→ SOURCE DOCUMENT:
::::

We all slept well. Ds crawled in with us in the middle of the night. DD is still sleeping. I went to bed at 10 and woke at 8. We sure needed it. No plans today, thankfully. Lots of puttering to do. DD is going with the Dad and girl across the road to a outdoor kid’s place.

Still been waxing philosophical and emotional in my head but working through it. Lots of stuff stirred up this week. Having a childhood friend here has somewhat taken me back to that place. A part of it is that my DS in particular but both my kids are a similar age to when I really disconnected from my family of origin or , honestly, when my Mom checked out and stopped being my Mom. This is not about blaming or scapegoats or excuses but it is the truth. When I was 10 my Mom decided it was too hard to be my mom, I was not the daughter she wanted me to be etc. I really, [i]saw[/i], my Ds this week and just how much he needs me as a Mom for everything- really, guidance, love, support, shared life experience and all the basic caregiving stuff and i mourned very hard for the 10 year old girl I was. By the time I was 11 I was very adult and has taken my sis under my wing.
There was a whole group of us kids in the midst of the upwardly mobile world we lived in, misfits of sorts, who all found each other and created our own family back then. Quite dysfunctional but still a family. We all left home very young( ages 14-17), lived downtown. we were good kids. We worked, went to school…just trying to find out way without parents or guidance. Some hit the skids, committed suicide, drugs…but most of us did okay-eventually. A rocky path but have done okay.
My FB status line-  Hollyhock- is fascinated by the tapestry of life and all the threads that make it beautiful. Particularly touched by a few hours of magic last night that brought together the threads of 30 year friendships in such a wonderful way.

My friend who was here was my closest ally in all this time. We often lived together, we shared some horrible and great life experiences together. He knew my Grandma well so I went through a grieving period this week with him as well. My DH had never met him. My DH does not “talk” about stuff. We never did that dating stuff where you talk about your life past etc.
One realization I did have and it both good and bad. DH lives very much in the present, if it is not about him and affects him directly he truly does not care, it is not his stuff. There is a wisdom in this but as a life partner sometimes a gal needs to talk and he wont and really does not care. He had said to me ,way back, well sounds like[i] you [/i]have some stuff to work out, not his problem.

::::

→ TASK REQUIREMENTS:
1. In the journal entry, at what ages did the group of kids leave home?
2. Reproduce the journal entry from "My FB status" to "life past etc.", word for word.
3. Proceed with the journal entry about a childhood friend's visit, starting after its final sentence.
The records are drawn from a different source than the journal entry.

::::

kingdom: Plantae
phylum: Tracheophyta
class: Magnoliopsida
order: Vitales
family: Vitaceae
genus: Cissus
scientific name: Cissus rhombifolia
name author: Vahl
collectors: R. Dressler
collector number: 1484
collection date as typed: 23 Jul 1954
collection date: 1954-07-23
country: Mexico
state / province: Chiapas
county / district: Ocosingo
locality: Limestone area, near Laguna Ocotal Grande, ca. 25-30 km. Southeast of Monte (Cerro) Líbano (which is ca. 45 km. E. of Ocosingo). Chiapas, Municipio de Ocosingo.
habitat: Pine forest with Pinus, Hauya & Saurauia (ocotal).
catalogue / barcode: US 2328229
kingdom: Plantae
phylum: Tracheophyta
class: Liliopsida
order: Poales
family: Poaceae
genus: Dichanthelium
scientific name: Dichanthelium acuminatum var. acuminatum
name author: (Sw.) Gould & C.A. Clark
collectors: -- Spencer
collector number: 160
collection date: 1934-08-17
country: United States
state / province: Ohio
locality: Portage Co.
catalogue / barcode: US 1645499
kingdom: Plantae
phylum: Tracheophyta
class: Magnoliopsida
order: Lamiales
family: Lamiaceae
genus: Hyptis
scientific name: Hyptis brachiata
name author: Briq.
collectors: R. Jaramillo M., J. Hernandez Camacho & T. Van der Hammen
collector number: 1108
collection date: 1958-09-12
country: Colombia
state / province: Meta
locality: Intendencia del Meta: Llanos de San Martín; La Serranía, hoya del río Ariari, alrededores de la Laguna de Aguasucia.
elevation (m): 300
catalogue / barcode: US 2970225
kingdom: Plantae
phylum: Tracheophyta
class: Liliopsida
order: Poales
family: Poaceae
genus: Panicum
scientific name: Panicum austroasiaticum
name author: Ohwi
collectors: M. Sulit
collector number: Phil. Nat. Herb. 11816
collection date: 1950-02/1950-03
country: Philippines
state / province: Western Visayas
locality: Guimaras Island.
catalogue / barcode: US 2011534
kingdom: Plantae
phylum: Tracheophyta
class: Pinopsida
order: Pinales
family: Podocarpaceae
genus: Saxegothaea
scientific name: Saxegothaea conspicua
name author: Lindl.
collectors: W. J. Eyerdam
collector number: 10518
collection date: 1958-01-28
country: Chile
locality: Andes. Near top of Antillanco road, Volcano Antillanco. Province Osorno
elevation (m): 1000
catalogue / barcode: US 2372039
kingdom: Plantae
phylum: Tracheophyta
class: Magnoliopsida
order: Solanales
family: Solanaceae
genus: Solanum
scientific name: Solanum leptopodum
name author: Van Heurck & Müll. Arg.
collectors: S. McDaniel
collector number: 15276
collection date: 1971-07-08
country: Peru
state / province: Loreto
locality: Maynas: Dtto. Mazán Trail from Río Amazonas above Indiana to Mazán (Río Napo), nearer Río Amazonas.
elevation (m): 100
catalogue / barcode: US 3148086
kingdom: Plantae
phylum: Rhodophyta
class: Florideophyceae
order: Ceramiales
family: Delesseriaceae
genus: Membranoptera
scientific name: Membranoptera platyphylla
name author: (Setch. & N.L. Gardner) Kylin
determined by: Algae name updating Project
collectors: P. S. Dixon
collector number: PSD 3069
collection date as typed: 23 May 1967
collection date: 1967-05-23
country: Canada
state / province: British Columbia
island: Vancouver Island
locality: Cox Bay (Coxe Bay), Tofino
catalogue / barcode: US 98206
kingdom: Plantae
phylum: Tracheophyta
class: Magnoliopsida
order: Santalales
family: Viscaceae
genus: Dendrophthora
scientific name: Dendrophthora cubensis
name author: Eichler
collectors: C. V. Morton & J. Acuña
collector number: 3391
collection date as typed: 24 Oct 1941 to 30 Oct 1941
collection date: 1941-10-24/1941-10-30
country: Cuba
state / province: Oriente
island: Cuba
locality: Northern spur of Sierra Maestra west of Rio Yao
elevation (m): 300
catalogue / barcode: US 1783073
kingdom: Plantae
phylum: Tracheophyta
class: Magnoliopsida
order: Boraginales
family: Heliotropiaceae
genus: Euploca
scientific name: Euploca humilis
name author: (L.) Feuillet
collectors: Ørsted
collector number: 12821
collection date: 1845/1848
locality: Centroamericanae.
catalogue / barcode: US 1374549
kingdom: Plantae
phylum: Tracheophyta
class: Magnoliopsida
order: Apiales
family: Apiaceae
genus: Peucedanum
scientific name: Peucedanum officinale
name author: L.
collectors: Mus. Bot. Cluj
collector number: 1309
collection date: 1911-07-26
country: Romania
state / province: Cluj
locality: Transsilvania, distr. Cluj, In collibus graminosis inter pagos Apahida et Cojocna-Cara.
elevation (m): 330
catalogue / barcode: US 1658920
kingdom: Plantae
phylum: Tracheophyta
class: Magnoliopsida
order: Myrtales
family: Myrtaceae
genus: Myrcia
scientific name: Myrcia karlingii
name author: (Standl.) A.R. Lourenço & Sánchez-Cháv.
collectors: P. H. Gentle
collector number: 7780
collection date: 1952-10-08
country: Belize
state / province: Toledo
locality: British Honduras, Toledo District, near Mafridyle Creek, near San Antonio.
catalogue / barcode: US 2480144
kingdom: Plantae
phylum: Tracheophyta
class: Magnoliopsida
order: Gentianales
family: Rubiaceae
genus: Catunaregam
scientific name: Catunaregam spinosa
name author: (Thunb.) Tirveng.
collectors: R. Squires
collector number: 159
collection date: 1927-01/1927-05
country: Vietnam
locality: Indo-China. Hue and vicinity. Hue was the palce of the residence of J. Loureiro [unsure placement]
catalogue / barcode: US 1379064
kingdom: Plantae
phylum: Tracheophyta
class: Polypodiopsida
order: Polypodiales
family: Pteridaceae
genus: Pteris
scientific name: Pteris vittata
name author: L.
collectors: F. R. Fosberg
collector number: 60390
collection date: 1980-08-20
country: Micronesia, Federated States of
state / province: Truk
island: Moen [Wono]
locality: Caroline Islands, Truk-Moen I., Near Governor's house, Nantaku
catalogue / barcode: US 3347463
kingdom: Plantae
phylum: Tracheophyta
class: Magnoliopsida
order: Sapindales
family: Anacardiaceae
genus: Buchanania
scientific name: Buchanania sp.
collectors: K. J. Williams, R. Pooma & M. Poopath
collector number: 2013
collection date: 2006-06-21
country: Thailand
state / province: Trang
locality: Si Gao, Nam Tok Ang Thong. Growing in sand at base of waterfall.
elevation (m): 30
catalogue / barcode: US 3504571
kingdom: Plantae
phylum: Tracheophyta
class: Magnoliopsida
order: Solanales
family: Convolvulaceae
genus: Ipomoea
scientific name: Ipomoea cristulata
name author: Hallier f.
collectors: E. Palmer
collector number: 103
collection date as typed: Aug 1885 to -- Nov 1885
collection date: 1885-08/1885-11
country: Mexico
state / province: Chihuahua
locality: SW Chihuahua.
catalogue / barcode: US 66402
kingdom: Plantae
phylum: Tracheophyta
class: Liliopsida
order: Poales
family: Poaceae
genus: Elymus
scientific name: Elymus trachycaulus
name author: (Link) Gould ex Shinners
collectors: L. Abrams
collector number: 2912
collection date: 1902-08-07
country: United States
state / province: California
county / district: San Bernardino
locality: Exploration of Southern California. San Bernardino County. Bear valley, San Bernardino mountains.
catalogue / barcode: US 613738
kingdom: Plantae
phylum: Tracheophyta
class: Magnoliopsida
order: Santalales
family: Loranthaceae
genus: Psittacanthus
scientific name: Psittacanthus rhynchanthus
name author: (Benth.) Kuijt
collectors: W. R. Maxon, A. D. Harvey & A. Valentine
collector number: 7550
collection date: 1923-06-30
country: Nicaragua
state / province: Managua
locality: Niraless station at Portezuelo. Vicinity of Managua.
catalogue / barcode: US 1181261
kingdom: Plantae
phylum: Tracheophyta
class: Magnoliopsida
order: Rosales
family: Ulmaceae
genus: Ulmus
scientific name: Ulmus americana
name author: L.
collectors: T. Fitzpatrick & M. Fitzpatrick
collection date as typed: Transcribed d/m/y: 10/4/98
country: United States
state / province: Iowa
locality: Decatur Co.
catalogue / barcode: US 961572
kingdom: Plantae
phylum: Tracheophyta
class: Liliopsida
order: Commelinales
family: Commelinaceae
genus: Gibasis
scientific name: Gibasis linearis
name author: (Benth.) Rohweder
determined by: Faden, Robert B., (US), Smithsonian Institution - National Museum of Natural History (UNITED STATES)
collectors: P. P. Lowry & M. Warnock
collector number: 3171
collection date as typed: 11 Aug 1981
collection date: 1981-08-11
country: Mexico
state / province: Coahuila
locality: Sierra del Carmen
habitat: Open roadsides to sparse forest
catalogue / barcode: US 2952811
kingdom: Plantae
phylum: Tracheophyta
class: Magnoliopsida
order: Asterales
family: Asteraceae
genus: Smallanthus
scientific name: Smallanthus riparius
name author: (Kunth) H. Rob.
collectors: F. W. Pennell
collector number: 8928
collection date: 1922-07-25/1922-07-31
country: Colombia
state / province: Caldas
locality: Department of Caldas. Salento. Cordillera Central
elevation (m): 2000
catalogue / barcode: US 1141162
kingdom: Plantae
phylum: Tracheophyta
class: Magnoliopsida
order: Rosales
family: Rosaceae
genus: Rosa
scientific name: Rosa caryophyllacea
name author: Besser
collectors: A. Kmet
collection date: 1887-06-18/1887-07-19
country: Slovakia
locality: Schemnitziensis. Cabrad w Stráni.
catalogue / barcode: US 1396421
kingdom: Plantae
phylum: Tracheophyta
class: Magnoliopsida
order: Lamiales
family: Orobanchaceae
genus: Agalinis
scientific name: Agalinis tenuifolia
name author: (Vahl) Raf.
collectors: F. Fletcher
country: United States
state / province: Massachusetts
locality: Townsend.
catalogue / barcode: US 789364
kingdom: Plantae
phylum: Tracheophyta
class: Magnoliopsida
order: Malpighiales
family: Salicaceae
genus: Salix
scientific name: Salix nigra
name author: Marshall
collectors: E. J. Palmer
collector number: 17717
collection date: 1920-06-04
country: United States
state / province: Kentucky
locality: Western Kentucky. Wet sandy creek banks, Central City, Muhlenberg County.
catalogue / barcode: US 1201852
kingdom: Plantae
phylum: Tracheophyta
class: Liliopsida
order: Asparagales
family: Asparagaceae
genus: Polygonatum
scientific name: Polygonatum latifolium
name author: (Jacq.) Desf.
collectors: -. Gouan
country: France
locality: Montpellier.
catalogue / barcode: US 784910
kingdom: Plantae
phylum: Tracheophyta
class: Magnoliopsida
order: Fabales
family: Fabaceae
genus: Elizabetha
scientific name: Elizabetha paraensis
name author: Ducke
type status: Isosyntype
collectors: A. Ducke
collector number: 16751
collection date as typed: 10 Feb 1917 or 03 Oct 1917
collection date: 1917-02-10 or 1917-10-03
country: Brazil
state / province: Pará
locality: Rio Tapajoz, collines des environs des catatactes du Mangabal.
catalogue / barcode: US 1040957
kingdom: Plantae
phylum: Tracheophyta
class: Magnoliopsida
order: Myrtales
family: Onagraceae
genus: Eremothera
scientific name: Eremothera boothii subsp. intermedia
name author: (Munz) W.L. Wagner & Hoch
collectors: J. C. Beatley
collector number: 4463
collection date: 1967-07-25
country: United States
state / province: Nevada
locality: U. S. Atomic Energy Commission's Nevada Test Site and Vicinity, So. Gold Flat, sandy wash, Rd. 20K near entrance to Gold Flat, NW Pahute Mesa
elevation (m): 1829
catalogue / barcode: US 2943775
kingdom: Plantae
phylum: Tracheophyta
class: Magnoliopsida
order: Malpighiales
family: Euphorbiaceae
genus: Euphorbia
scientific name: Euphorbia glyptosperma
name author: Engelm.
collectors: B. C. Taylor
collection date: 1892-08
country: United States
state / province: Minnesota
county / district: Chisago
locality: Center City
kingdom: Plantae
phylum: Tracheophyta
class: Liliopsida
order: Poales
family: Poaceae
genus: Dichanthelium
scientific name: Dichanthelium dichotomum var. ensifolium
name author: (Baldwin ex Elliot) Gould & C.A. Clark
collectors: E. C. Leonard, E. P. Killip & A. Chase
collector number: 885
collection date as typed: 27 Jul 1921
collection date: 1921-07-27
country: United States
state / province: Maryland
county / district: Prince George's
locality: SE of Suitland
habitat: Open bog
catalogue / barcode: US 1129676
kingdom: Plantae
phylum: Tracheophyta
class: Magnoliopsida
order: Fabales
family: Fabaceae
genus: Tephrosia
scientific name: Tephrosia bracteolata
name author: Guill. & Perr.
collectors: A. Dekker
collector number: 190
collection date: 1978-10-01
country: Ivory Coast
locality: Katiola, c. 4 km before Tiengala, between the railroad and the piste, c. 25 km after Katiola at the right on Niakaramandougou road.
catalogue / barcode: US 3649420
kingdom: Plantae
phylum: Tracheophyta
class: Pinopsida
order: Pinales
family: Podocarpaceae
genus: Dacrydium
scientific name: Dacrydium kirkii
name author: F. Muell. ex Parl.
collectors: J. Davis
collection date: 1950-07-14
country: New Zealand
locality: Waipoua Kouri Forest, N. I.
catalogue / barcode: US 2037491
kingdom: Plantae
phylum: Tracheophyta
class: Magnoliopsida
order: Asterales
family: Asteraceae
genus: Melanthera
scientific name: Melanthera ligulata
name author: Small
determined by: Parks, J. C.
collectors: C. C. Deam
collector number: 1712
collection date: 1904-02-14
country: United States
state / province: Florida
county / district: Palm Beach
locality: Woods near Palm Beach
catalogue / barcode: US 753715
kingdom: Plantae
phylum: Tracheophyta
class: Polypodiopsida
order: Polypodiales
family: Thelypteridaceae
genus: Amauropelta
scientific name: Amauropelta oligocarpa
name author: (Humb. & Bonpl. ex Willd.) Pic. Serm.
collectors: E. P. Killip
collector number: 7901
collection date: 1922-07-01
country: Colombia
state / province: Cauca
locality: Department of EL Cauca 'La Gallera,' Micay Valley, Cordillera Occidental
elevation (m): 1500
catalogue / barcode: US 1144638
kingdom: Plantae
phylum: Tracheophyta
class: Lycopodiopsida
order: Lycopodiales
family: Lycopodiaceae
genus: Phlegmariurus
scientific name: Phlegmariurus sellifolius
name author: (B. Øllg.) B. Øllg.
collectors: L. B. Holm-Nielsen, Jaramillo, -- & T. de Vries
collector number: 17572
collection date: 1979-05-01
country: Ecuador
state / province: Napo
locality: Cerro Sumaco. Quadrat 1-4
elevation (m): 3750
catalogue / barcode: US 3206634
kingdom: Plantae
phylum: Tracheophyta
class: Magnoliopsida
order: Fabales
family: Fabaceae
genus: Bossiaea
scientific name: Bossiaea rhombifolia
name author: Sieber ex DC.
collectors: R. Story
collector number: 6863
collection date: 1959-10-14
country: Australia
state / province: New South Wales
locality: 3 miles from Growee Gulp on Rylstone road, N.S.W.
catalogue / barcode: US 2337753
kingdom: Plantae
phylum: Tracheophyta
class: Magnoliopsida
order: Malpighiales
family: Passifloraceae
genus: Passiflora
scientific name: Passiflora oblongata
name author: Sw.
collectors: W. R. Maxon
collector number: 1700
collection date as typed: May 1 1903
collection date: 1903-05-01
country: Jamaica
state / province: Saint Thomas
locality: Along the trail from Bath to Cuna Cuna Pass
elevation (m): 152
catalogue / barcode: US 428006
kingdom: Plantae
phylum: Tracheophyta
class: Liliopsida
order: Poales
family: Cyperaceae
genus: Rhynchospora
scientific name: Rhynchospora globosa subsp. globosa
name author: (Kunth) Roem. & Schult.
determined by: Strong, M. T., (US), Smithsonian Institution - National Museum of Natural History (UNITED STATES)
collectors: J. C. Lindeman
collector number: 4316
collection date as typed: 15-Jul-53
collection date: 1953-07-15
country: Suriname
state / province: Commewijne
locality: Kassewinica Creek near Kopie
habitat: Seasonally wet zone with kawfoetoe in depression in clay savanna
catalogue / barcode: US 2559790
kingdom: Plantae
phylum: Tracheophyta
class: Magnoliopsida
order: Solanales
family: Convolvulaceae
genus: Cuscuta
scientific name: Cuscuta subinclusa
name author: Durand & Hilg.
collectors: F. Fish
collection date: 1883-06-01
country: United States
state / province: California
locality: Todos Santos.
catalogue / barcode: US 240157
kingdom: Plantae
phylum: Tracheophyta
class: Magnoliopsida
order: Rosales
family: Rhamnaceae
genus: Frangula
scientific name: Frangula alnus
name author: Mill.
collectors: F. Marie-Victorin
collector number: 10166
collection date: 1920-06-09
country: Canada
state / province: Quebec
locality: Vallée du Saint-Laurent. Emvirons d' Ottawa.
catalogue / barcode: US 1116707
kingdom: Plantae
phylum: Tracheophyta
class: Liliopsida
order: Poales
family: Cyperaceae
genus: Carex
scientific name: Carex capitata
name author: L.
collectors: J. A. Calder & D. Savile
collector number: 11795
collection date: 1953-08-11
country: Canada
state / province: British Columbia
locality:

::::

→ RESPONSES IN ORDER:
1. Between the ages of 14 and 17.

2.
My FB status line-  Hollyhock- is fascinated by the tapestry of life and all the threads that make it beautiful. Particularly touched by a few hours of magic last night that brought together the threads of 30 year friendships in such a wonderful way.

My friend who was here was my closest ally in all this time. We often lived together, we shared some horrible and great life experiences together. He knew my Grandma well so I went through a grieving period this week with him as well. My DH had never met him. My DH does not “talk” about stuff. We never did that dating stuff where you talk about your life past etc.

3.
That said, he does not process or deal with his own stuff well and shuts down and at times has taken it out on me and i have gone years at at time coping with his sh*t, helping my kids navigate life during this, and waiting for him to be a true partner. His problem very much becomes mine.
Every year at Christmas I call Dfriend. In the 12 years DH and I have been together he has never asked who I was calling. So , on Thurs I tell Dh this friend is here in the province and coming for dinner, he asks, do I know this guy….where do I start. I kept it simple. I was a jumble of nerves with my worlds colliding. it was all okay. They guys are not dissimilar. Dfriend adores kids and was great with mine. It was a lovely evening here then Dfriend and I went out  to see other friends. I asked DH several times to come. It was completely weird kissing my DH goodbye and going out with someone I have cared deeply for for 32 years.
We met up with our old dear friends from grade school and ninth grade on. We were certainly outcasts in the big realm of the school but we are all pretty awesome still. I was sooooooooo glad I went and caught up with everyone. There is something about seeing, making eye contact( where a lifetime of “story” is told and shared) with those who knew you when and knew your heart and watched you( and I them) go though all the life stuff teens and young adults do and still love ya and accept ya and then can be proud of you now. And then, it was really, really good to come home to my little family in the woods and appreciate them all the more.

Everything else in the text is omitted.